White struggled with his sexuality. He is variously described as gay or bisexual, and his sexual interest in men managed to manifest in his photography despite the need for cover.
An exhibit at the Getty Museum in Los Angeles and the accompanying must-have book, Minor White: Manifestation of the Spirit by Paul Martineau (available at Amazon for less than $30), reveal White's visionary relationship to photography. Of special interest in the book, published in its entirety for the first time, is White's stunning series "The Temptation of Anthony Is Mirrors," consisting of 32 photographs of White's student and model Tom Murphy made in 1947 and 1948 in San Francisco.
White's photographs of Murphy's hands and feet are interspersed within a larger group of portraits and nude figure studies. White kept the series secret for years, as at the time he made the photographs it was illegal to publish or show images with male frontal nudity. Anyone making such images would be assumed homosexual and outed at a time when that invariably meant losing gainful employment.
As Martineau explains in the introduction to the book:
"White produced three sequences expressing his love and sexual feelings for men. Intent on using the camera as a tool for self-discovery, White believed that all of his pictures were mirrors of himself: hence the unusual title of the first sequence, "The Temptation of St. Anthony Is Mirrors." The sequence comprises thirty-two photographs of White's student Tom Murphy. Photographs of Murphy's hands and feet are interspersed within the larger group of portraits and nude figure studies, which draw on the history of art, both religious and secular, from the dead body of Christ to ancient Greek sculpture....

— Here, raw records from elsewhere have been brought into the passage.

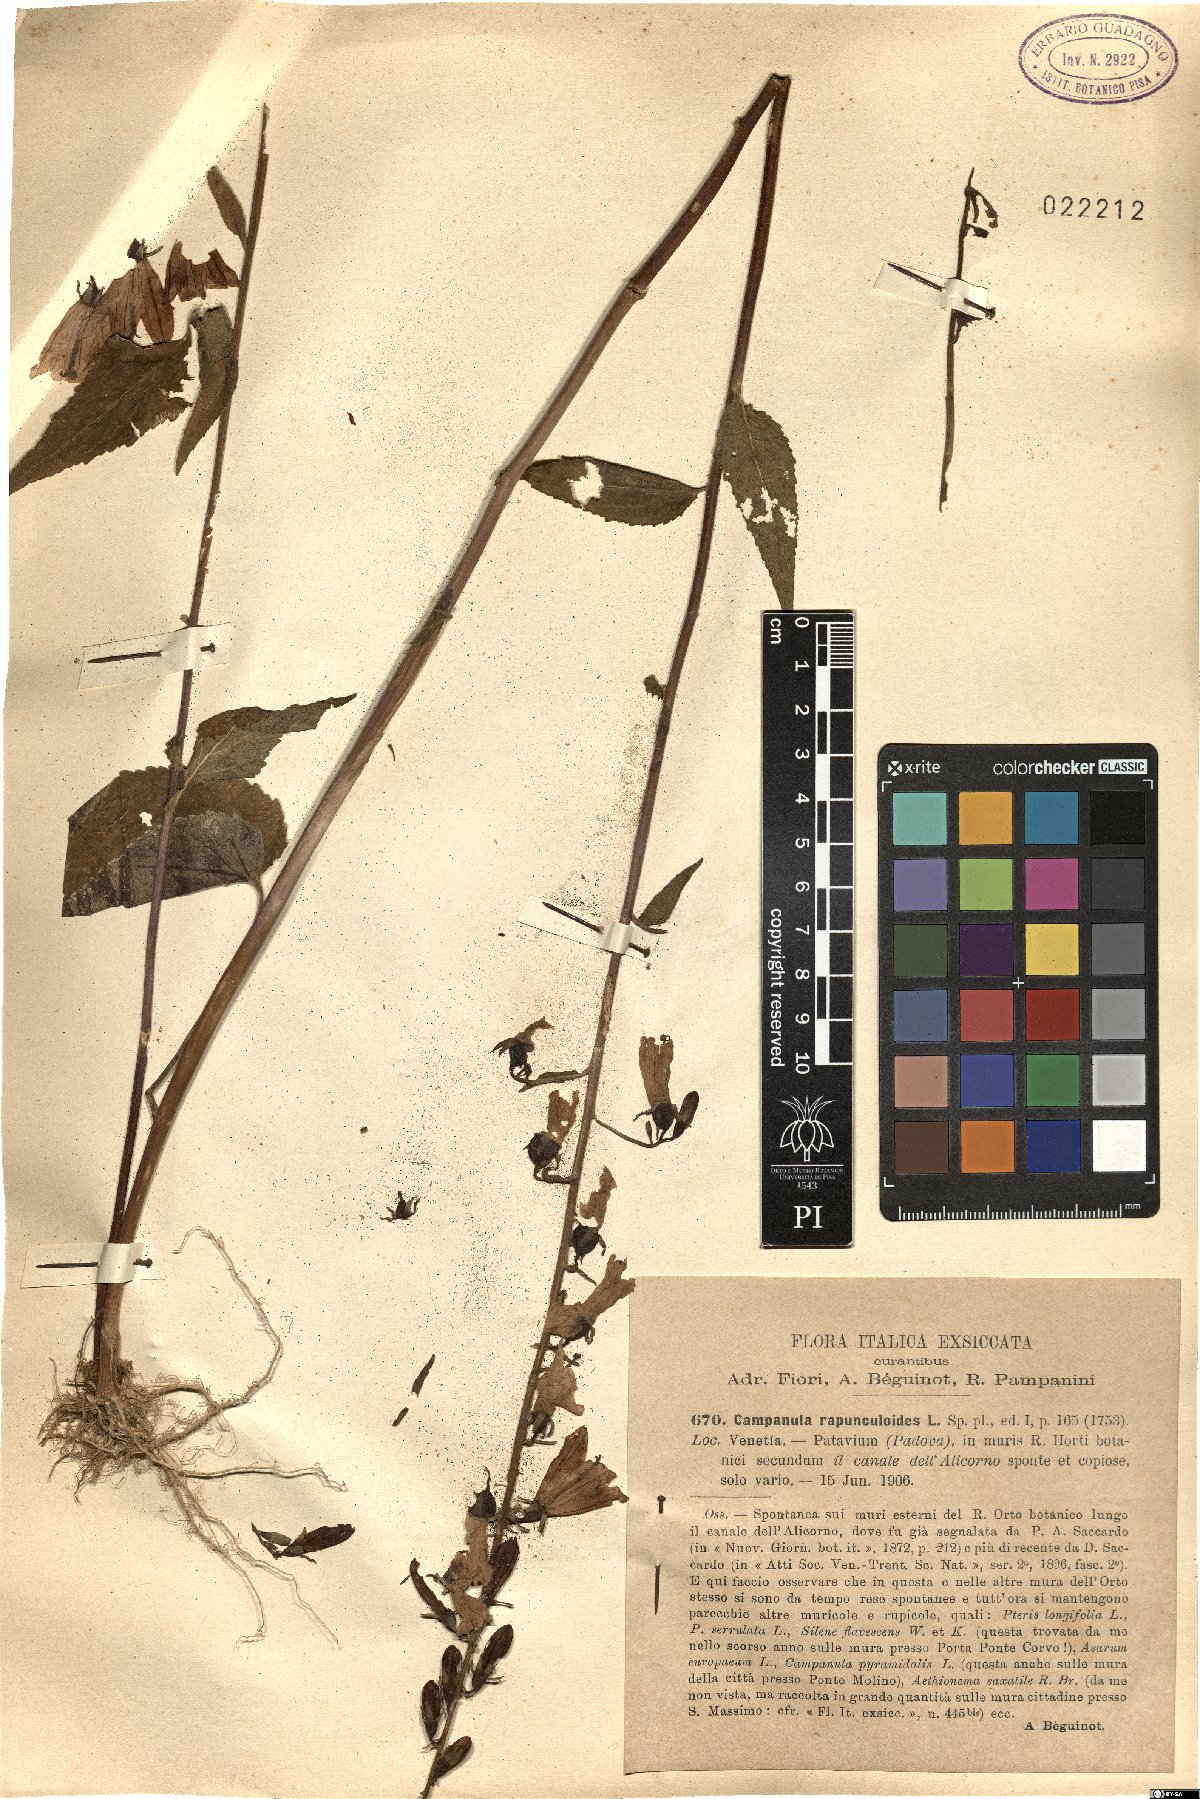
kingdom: Plantae
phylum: Tracheophyta
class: Magnoliopsida
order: Asterales
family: Campanulaceae
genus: Campanula
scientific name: Campanula rapunculoides
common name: Creeping bellflower
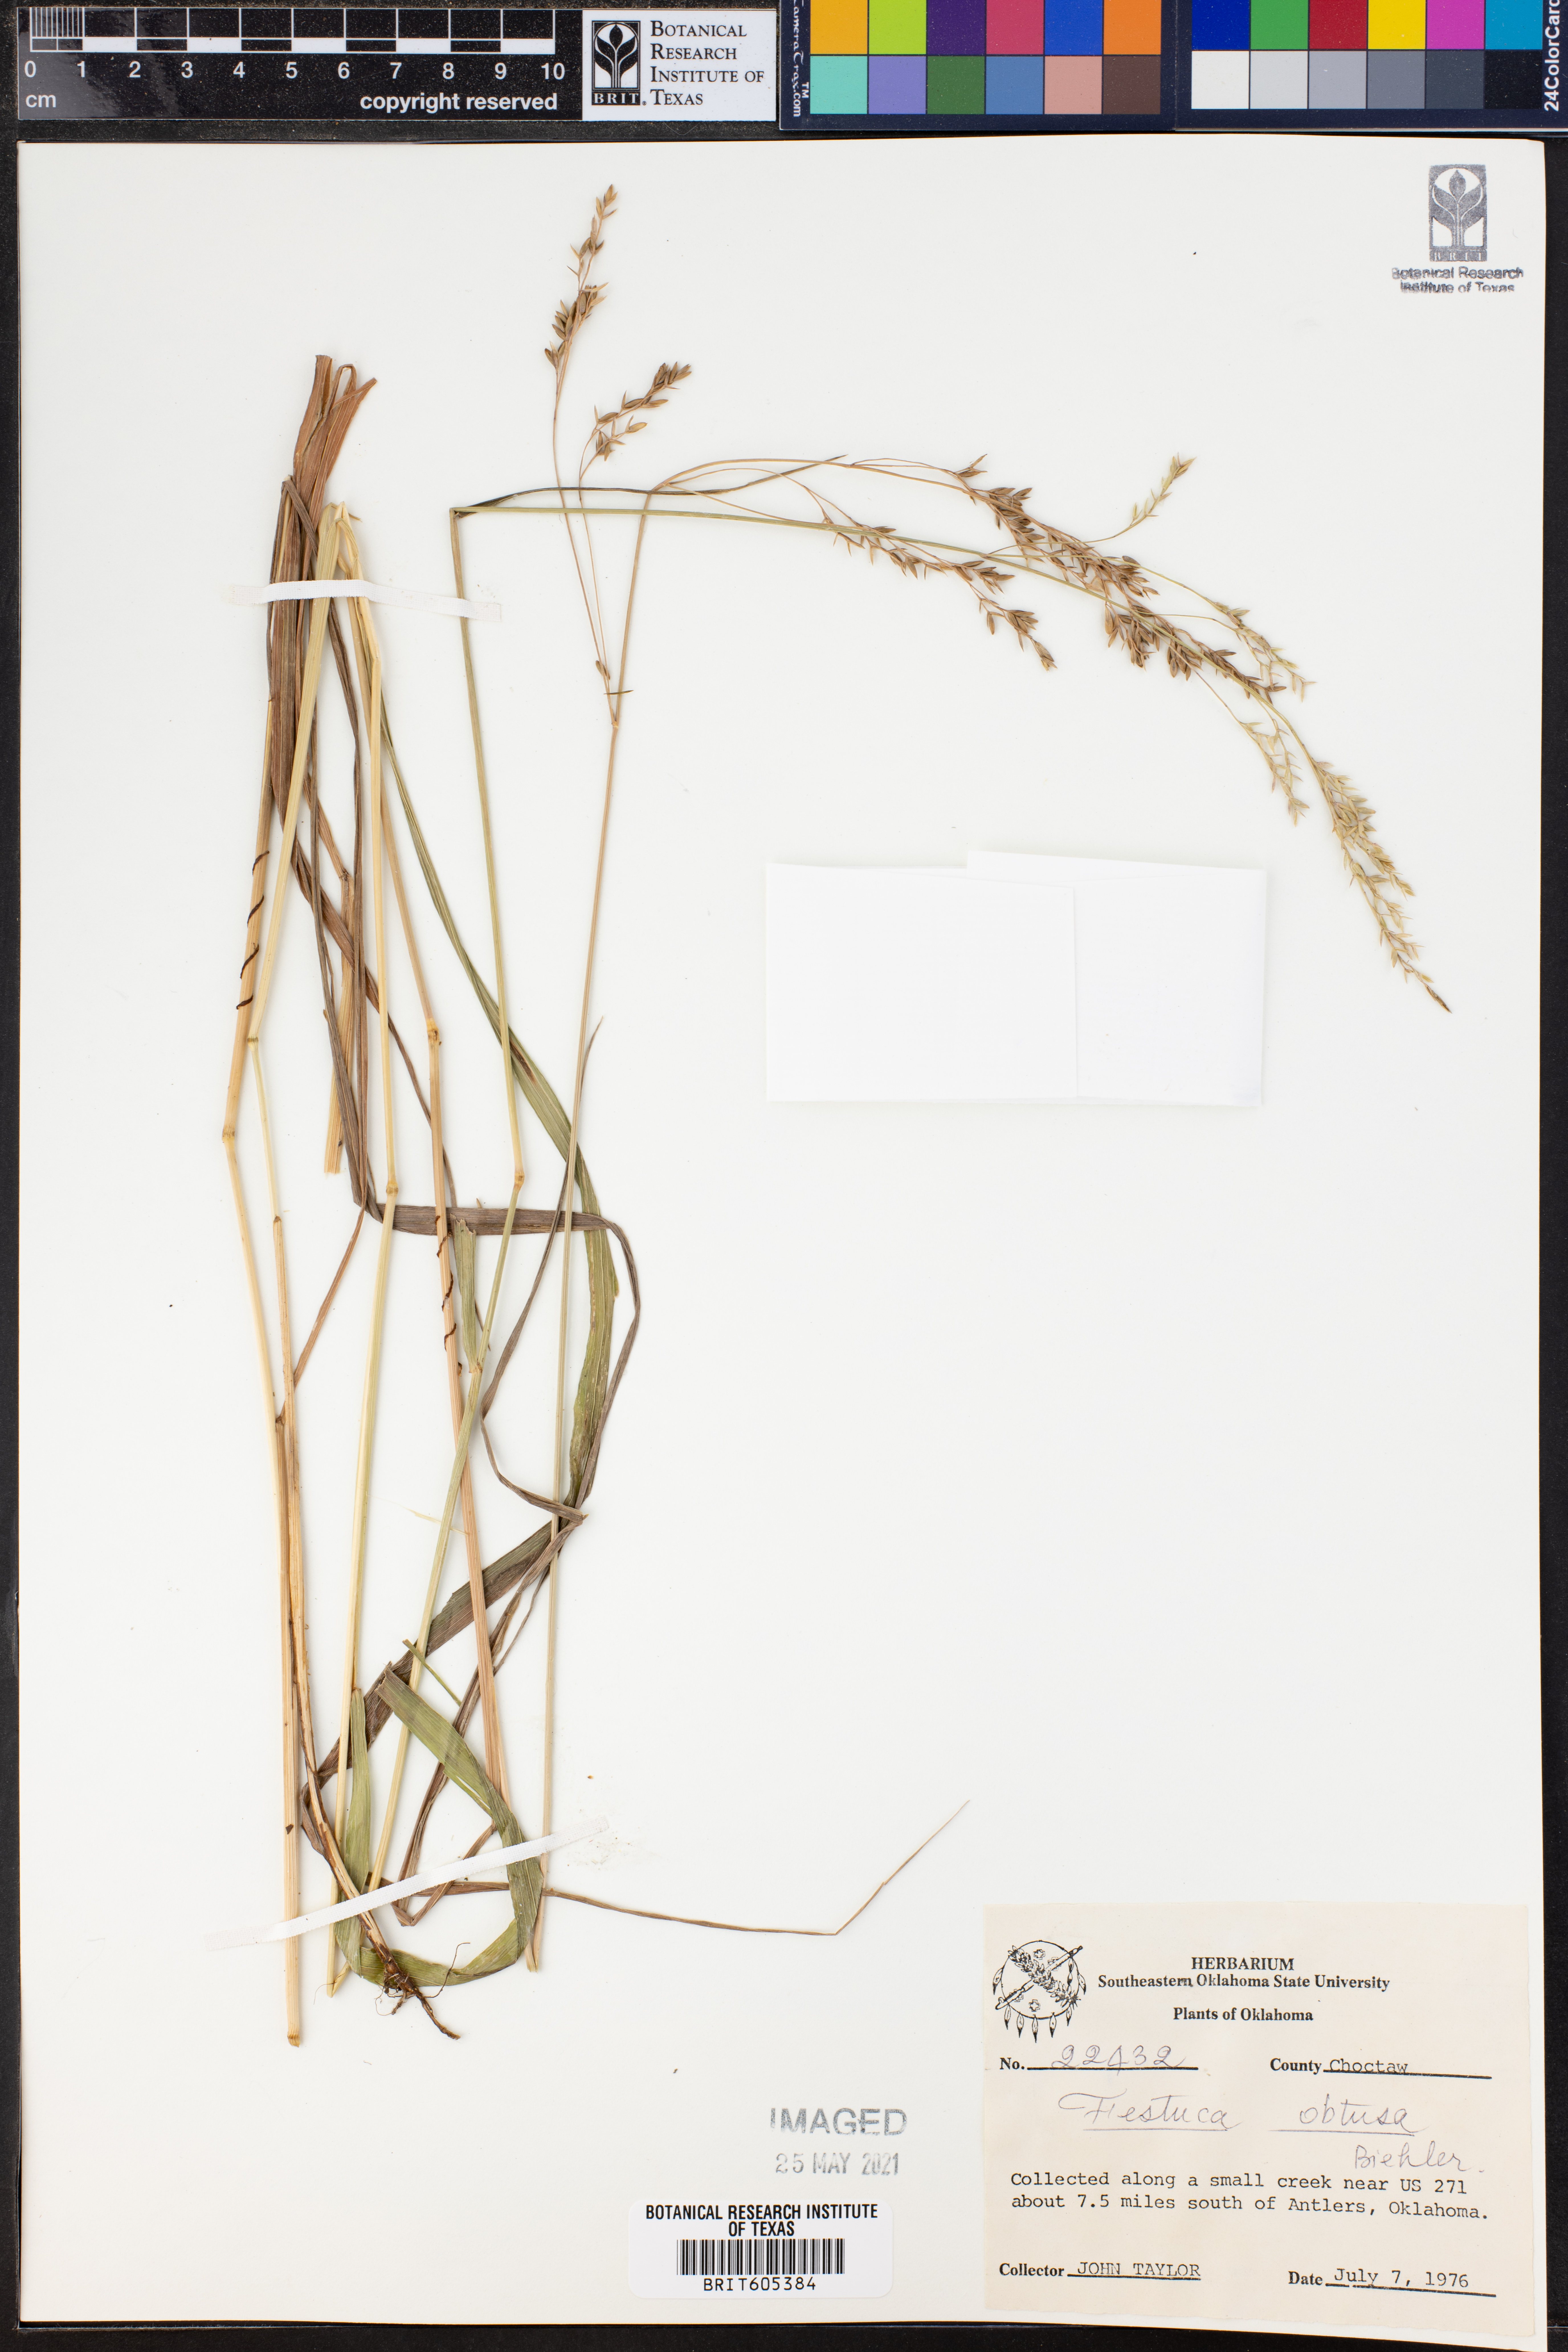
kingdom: Plantae
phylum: Tracheophyta
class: Liliopsida
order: Poales
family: Poaceae
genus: Festuca
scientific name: Festuca subverticillata
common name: Nodding fescue
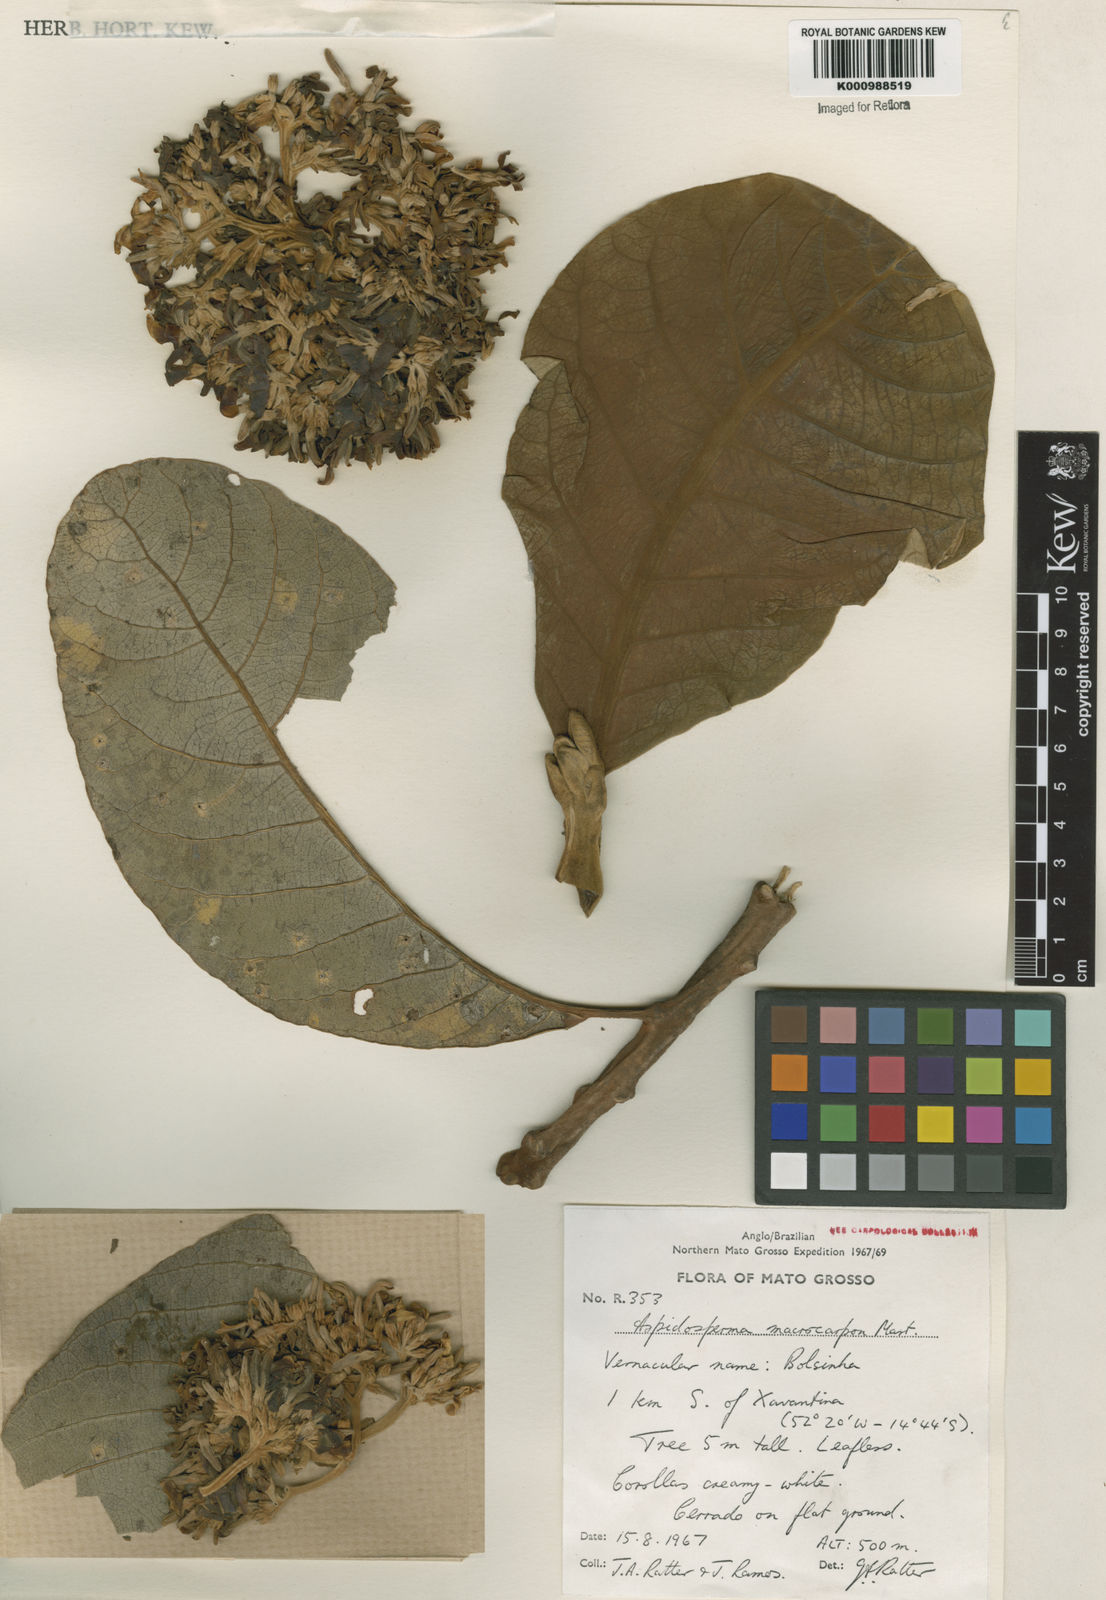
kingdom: Plantae
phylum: Tracheophyta
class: Magnoliopsida
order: Gentianales
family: Apocynaceae
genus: Aspidosperma
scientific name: Aspidosperma macrocarpon
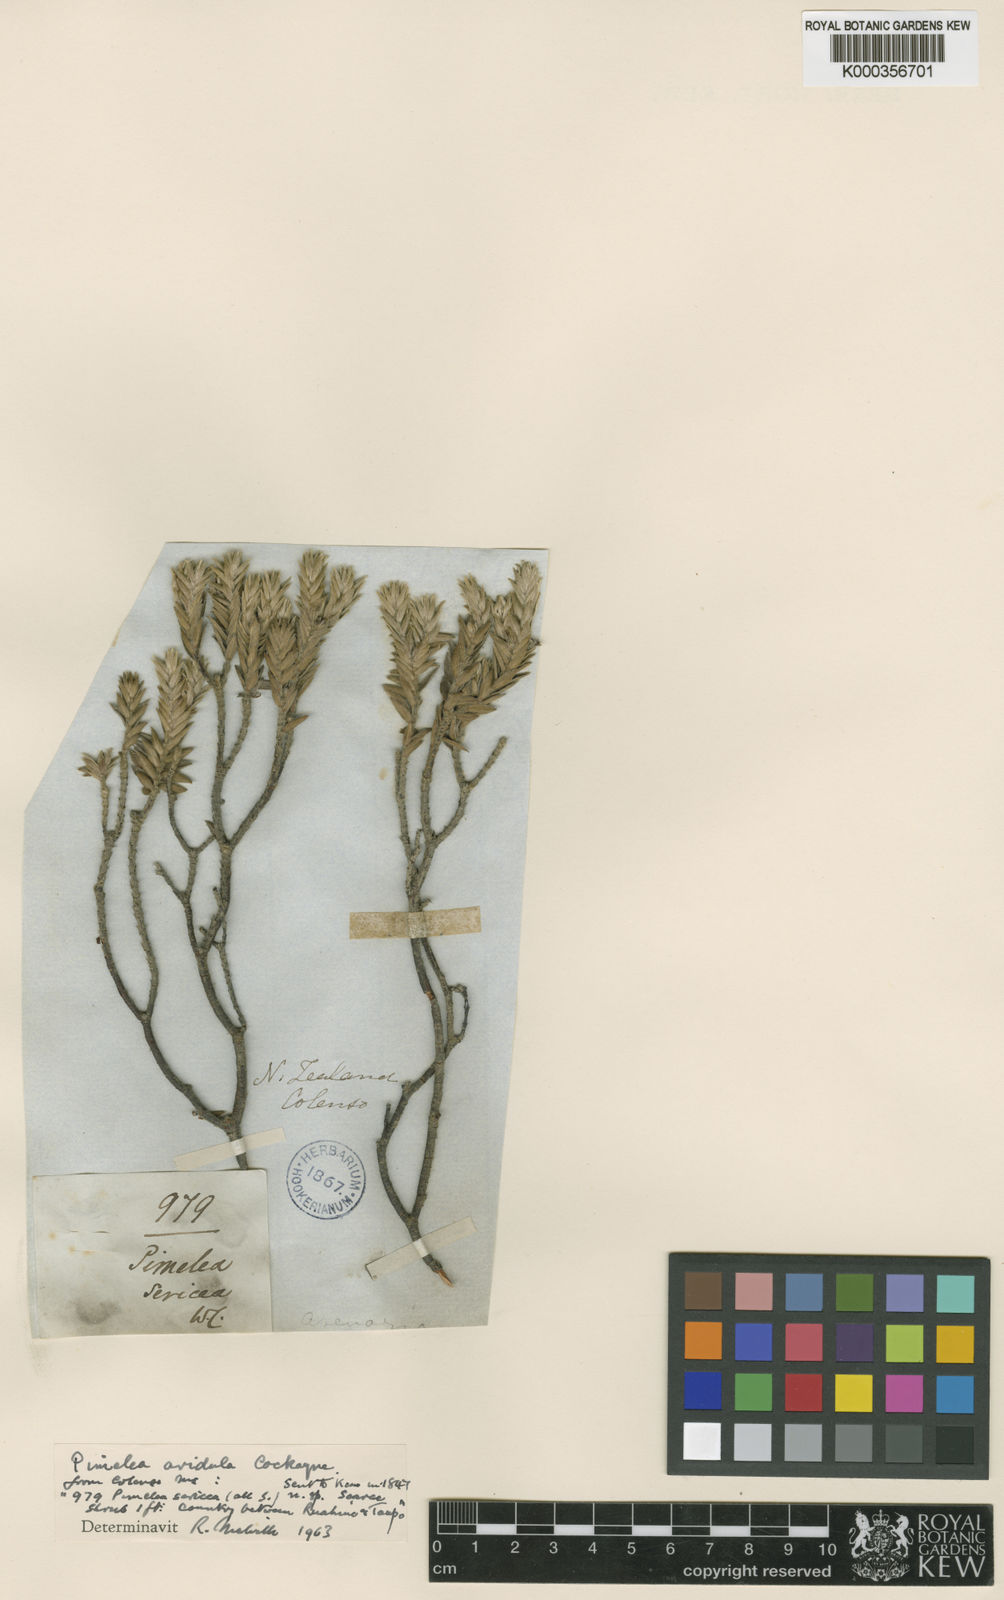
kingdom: Plantae
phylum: Tracheophyta
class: Magnoliopsida
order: Malvales
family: Thymelaeaceae
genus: Pimelea
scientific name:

White mounted and bound the photographs of Murphy in a small artist's book. To page through it, with its alternating rhythms of stillness and movement, is to take a pilgrimage of sorts through White's various mental and emotional states, from anguish to ecstasy. Until now, "The Temptation of St. Anthony Is Mirrors" has never been exhibited or published in full; White kept it private, giving the only other copy to Murphy. In the late 1940s it was illegal to exhibt or publish full-frontal male nudes, and any man who did so would effectively have outed himself as a homosexual. The consequences for White would certainly have included losing his job as a teacher, his main source of income."